As we are nearing the 1-hour mark, here's a quick breakdown: (GMT -7)

- At around [13:20 UTC] 6:20 this morning, there was an issue with traffic to/from the router wasn't routing.

- Significant increase in router CPU usage leading up to this incident.

- Despite sending the router for a reboot, it has not yet returned online.

- Router may still be in the process of rebooting, it might still be in the midst of trying to reboot (stuck kernel thread, etc.).

- Luxconnect was contacted, but no immediate assistance was available they're like ("Dave's not here man"), But here's hoping a tech comes back ASAP

- Reached out to http://root.lu for support and awaiting a response.

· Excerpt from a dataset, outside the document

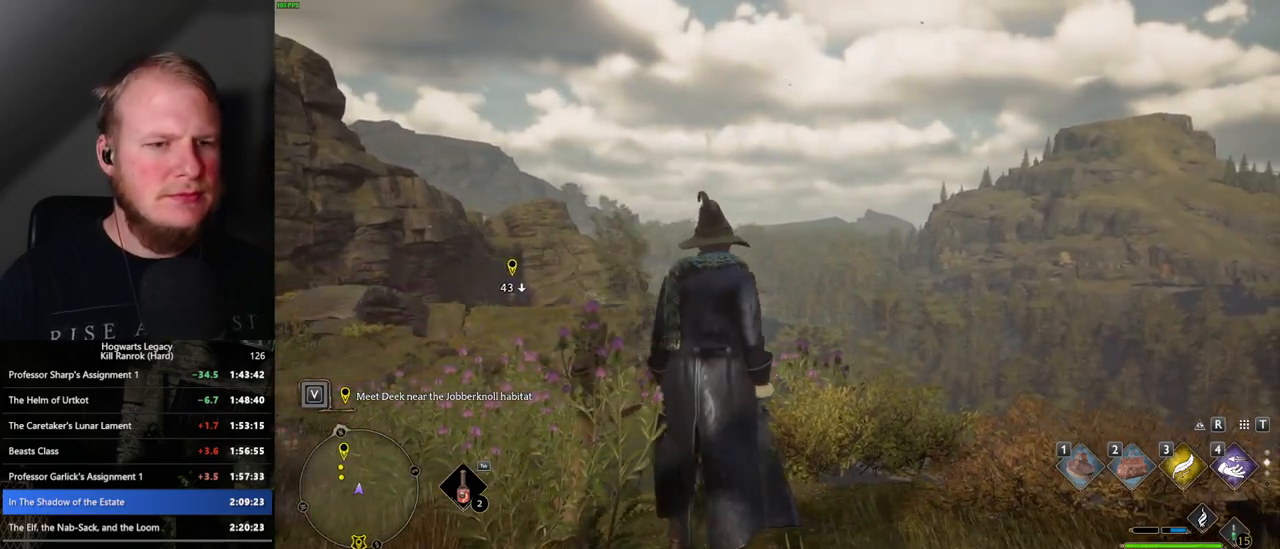
{"keys": ["a"], "mouse": [], "events": [[367, "a", "down"], [500, "s", "up"]]}
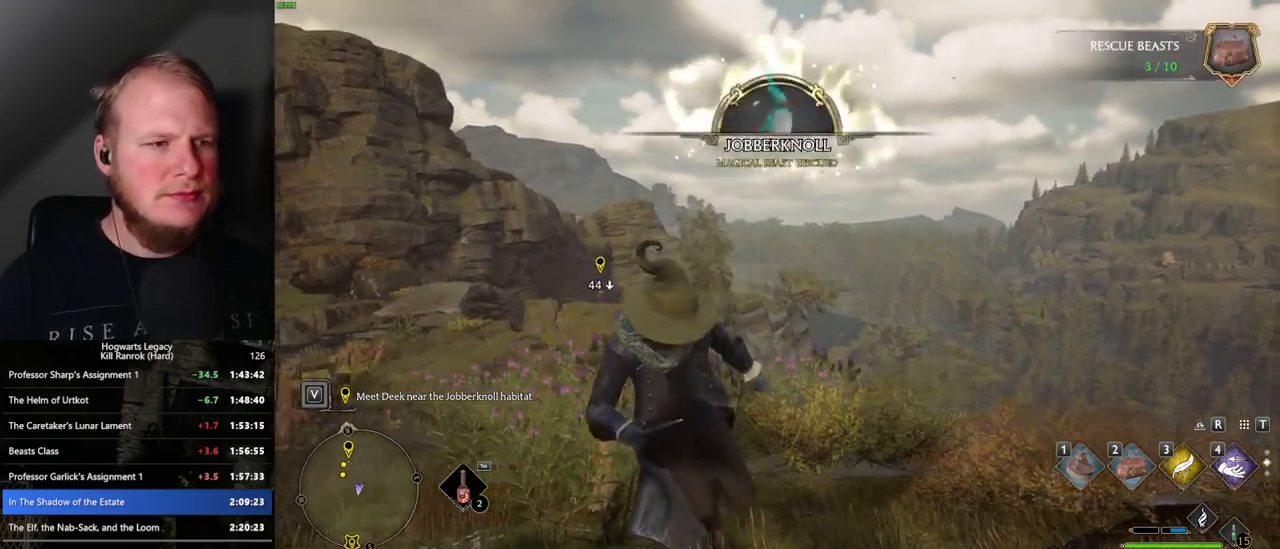
{"keys": ["a", "w"], "mouse": [], "events": [[150, "w", "down"]]}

- Requested the data center to pull the power in an effort to resolve the situation.
Posted Oct 08, 2024 - 14:27 UTC

Update

We’ve sent off an email to LuxConnect, since the router reboot obviously didn’t go happily.
Posted Oct 08, 2024 - 13:56 UTC

Update

The current issue appears to be related to the network, but we are still investigating to pinpoint the exact cause. We are trying to determine if the problem is limited to the router level or if it extends further upstream in the network stack.
Posted Oct 08, 2024 - 13:42 UTC

Update

We're waiting on Juniper MX204 core to reboot, MX' takes 5 min exact to reboot.
Posted Oct 08, 2024 - 13:33 UTC

Update

We're rebooting the core router.
Posted Oct 08, 2024 - 13:30 UTC

Investigating

We are currently investigating this issue.
Posted Oct 08, 2024 - 13:27 UTC
This incident affected: Public Infrastructure (cPanel Enterprise Shared Hosting - Lux, DA Enterprise Shared Hosting - Lux) and Core Infrastructure (Billing Panel).